The MI Procedure

Monotone and FCS Regression Methods

The regression method is the default imputation method in the MONOTONE and FCS statements for continuous variables.

In the regression method, a regression model is fitted for a continuous variable with the covariates constructed from a set of effects. Based on the fitted regression model, a new regression model is simulated from the posterior predictive distribution of the parameters and is used to impute the missing values for each variable (Rubin 1987, pp. 166–167). That is, for a continuous variable $Y_{j}$ with missing values, a model

\[ Y_{j} = {\beta }_{0} + {\beta }_{1} \, X_{1} + {\beta }_{2} \, X_{2} + \ldots + {\beta }_{k} \, X_{k} \]

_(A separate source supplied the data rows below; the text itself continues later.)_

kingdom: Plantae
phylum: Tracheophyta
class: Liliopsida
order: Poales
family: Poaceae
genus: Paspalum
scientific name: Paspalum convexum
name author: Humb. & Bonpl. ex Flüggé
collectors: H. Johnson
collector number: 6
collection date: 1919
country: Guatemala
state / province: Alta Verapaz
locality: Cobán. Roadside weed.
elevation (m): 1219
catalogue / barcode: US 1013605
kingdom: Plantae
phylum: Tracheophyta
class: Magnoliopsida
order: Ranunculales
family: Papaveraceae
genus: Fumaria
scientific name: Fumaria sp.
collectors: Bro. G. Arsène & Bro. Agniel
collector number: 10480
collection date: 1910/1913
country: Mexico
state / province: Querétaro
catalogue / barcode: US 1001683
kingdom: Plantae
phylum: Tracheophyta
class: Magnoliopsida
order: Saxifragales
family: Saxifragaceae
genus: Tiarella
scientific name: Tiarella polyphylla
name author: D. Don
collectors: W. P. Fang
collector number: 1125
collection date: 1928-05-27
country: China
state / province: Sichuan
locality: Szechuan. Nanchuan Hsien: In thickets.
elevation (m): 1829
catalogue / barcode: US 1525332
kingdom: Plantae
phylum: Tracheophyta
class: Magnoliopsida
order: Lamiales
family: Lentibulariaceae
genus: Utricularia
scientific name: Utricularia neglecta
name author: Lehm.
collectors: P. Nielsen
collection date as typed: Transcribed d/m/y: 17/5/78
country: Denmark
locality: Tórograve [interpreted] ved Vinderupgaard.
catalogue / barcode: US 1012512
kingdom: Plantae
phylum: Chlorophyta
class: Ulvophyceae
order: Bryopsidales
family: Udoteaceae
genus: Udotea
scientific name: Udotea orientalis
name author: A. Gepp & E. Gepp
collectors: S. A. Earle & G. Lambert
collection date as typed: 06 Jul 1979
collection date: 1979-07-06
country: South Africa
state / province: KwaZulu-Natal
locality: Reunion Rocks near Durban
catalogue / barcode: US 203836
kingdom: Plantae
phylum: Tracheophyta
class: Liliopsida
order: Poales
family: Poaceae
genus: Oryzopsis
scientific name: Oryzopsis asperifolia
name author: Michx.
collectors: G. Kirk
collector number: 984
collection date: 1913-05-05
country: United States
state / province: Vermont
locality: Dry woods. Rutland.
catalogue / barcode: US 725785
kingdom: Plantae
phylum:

is fitted using observations with observed values for the variable $Y_{j}$ and its covariates $X_{1}$, $X_{2}$, …, $X_{k}$.

The fitted model includes the regression parameter estimates $\hat{\bbeta } = (\hat{\beta }_{0}, \hat{\beta }_{1}, \ldots , \hat{\beta }_{k})$ and the associated covariance matrix $\hat{\sigma }_{j}^2 \mb{V}_{j}$, where $\mb{V}_{j}$ is the usual $\mb{X}’\mb{X}$ inverse matrix derived from the intercept and covariates $X_{1}$, $X_{2}$, …, $X_{k}$.

The following steps are used to generate imputed values for each imputation:

  1. New parameters $\bbeta _{*} = ({\beta }_{*0}, {\beta }_{*1}, \ldots , {\beta }_{*(k)})$ and ${\sigma }_{*j}^2$ are drawn from the posterior predictive distribution of the parameters. That is, they are simulated from $(\hat{\beta }_{0}, \hat{\beta }_{1}, \ldots , \hat{\beta }_{k})$, ${\sigma }_{j}^2$, and $\mb{V}_{j}$. The variance is drawn as

    \[ {\sigma }_{*j}^2 = \hat{\sigma }_{j}^2 (n_{j}-k-1) / g \]

    where g is a ${\chi }_{n_{j}-k-1}^{2}$ random variate and $n_{j}$ is the number of nonmissing observations for $Y_{j}$. The regression coefficients are drawn as

    \[ \bbeta _{*} = \hat{\bbeta } + {\sigma }_{*j} \mb{V}_{hj}’ \mb{Z} \]

    where $\mb{V}_{hj}$ is the upper triangular matrix in the Cholesky decomposition, $\mb{V}_{j} = \mb{V}_{hj}’ \mb{V}_{hj}$, and $\mb{Z}$ is a vector of $k+1$ independent random normal variates.

  2. The missing values are then replaced by

    \[ {\beta }_{*0} + {\beta }_{*1} \, x_{1} + {\beta }_{*2} \, x_{2} + \ldots + {\beta }_{*(k)} \, x_{k} + z_{i} \, {\sigma }_{*j} \]

    where $x_{1}, x_{2}, \ldots , x_{k}$ are the values of the covariates and $z_{i}$ is a simulated normal deviate.